De bestaande woningvoorraad kan beter aansluiten bij de woningbehoefte door woningen beter toegankelijk te maken, energieprestaties te verbeteren en deel van de eengezinswoningen te verkopen.

Ten slotte zet de Woonvisie in op het stimuleren van ouderen om door te stromen en op het vermarkten van De Ronde Venen als aantrekkelijke woongemeente.

2.3 Werken

De gemeente De Ronde Venen gaat zich de komende periode met name richten op herstructurering van bestaand bedrijventerrein. Voor het Bedrijventerrein Mijdrecht is door het college besloten om een herstructureringsplan op te stellen. Het college wil intensiever gebruik maken van de ruimte op het bestaande bedrijventerrein en de ruimtelijke kwaliteit van dit terrein verder verbeteren. Dit is als een van de doelstellingen verwoord in het Plan van Aanpak en de intentieovereenkomst Herstructurering Bedrijventerrein Mijdrecht, die door de gemeente, de VIB en de OMU op 20 september 2012 is ondertekend. Pas als de mogelijkheden van herstructurering van bestaand bedrijventerrein zijn onderzocht en waar mogelijk benut – en er ook na realisatie van de gebiedsontwikkeling Stationslocatie Mijdrecht nog steeds behoefte aan bedrijventerrein is -, zal de gemeente onderzoek doen naar de mogelijke aanleg van nieuwe bedrijventerreinen binnen de gemeentegrenzen. Met de provincies zijn afspraken gemaakt over de aandachtverschuiving van aanleg van nieuwe naar herontwikkeling van bestaande bedrijventerreinen.

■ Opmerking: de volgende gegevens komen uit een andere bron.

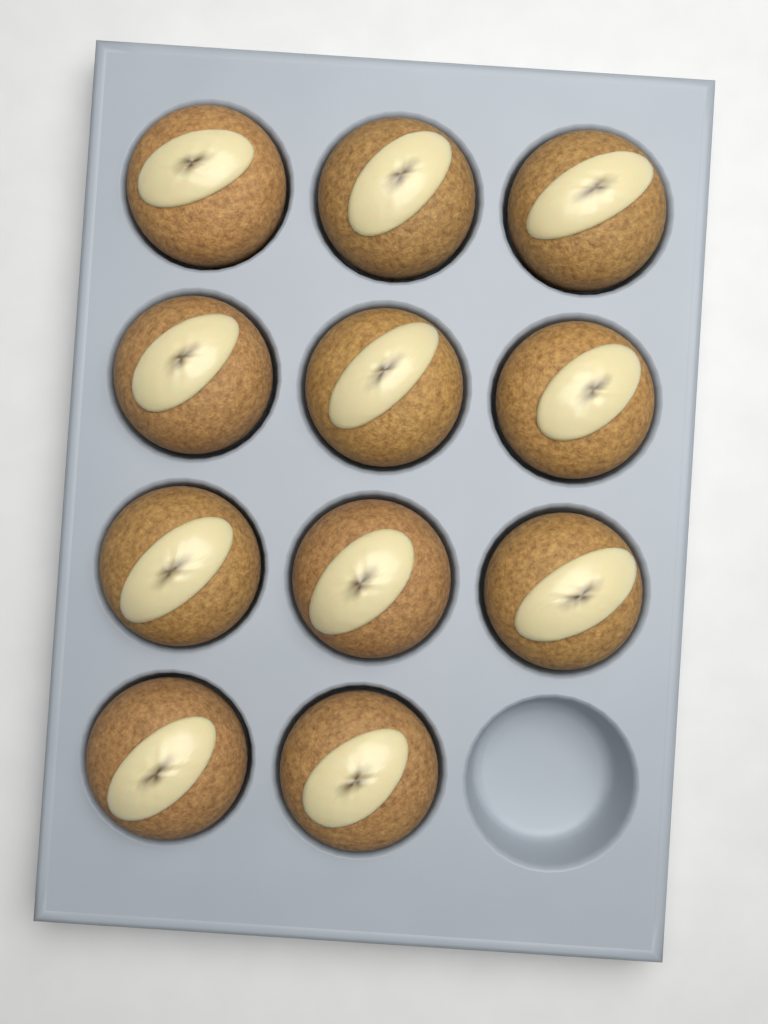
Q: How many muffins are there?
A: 11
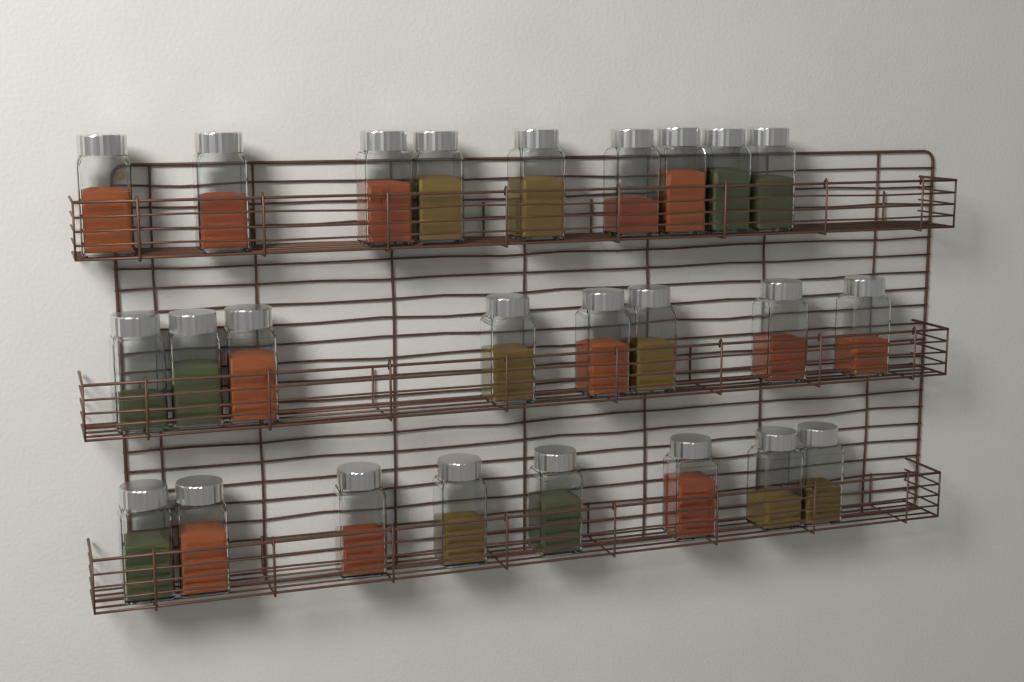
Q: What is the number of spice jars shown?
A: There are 25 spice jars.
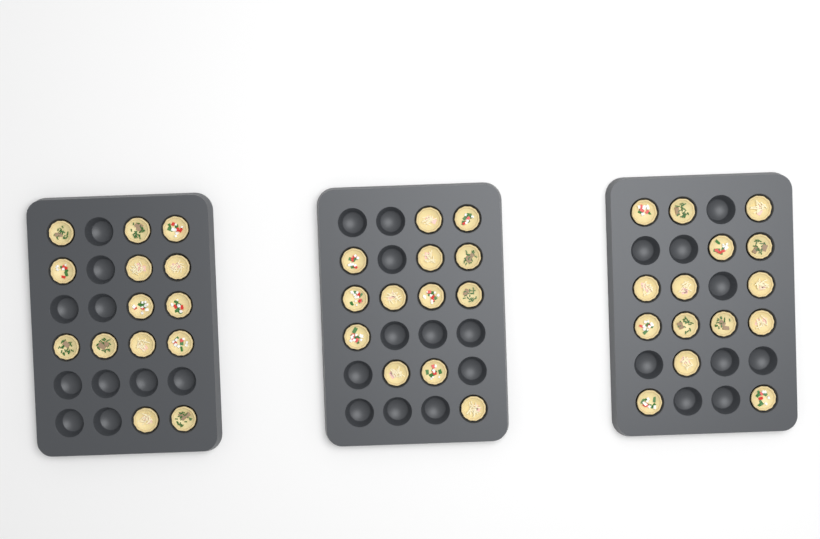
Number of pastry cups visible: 42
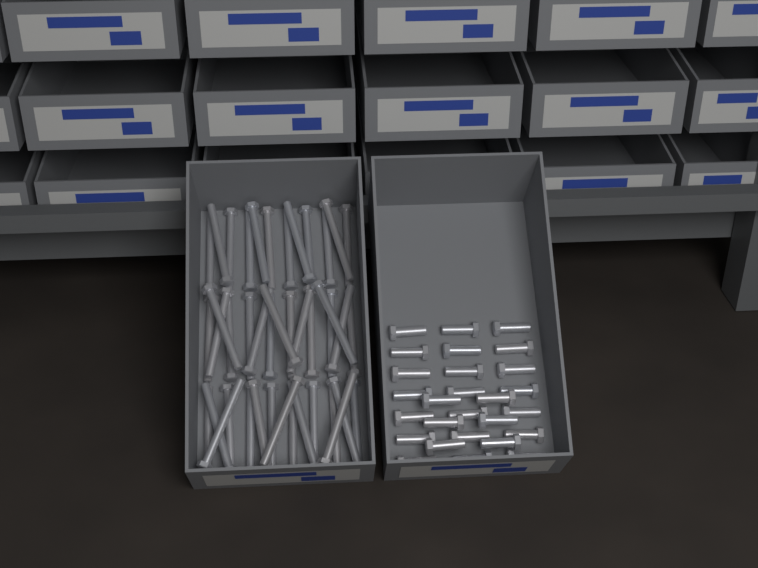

De toekomstige vraag naar bedrijfspanden wordt verwacht in de meer dienstverlenende sectoren die in onze gemeente ondervertegenwoordigd zijn. De gemeente wil naast behoud van de traditionele sectoren meer inzetten op het toekomstgericht maken van onze bedrijventerreinen en vernieuwing door andere sectoren de ruimte te bieden.

2.4 Recreatie en toerisme

De Ronde Venen kent een veelzijdig weidelandschap met bijzondere kernwaarden op het gebied van natuur en cultuurhistorie, zoals rust en ruimte en de Stelling van Amsterdam. De gemeente heeft potentie om zich beter te ontwikkelen als recreatiegemeente. De gemeente zet zich daarom in voor het versterken van de toeristisch-recreatieve sector. In programma 5 Cultuur, Recreatie en Sport van het gemeentelijk beleidsprogramma Kernachtig verbinden is recreatie en toerisme als speerpunt benoemd, naast lokale economie, duurzaamheid en kernenbeleid. Het beleidsprogramma legt nadruk op waterrecreatie, met name het verbeteren van de toegankelijkheid van de plassen en de investering in marketing en promotie, ook richting grote steden. In het versterken van recreatie en toerisme wordt nadrukkelijk een belangrijke verantwoordelijkheid gezien bij de betrokken ondernemers. Een betere samenwerking met publieke en private partijen in de regio en het smeden van nieuwe coalities wordt nagestreefd. Een strategische recreatievisie (een uitwerking van de gemeentelijke Structuurvisie) wordt opgesteld. Jaarlijks wordt een uitvoeringsprogramma vastgesteld met acties die in het betreffende jaar worden uitgevoerd.

2.5 Mobiliteit

Het verkeers- en vervoerbeleid van De Ronde Venen wordt geactualiseerd. Na de gemeentelijke herindeling is de behoefte en noodzaak ontstaan om een nieuw gemeentebreed en kerngericht beleid te formuleren. Dit nieuwe beleid zal worden verankerd in De Verkeersvisie en een gemeentelijk verkeers- en vervoerplan (GVVP).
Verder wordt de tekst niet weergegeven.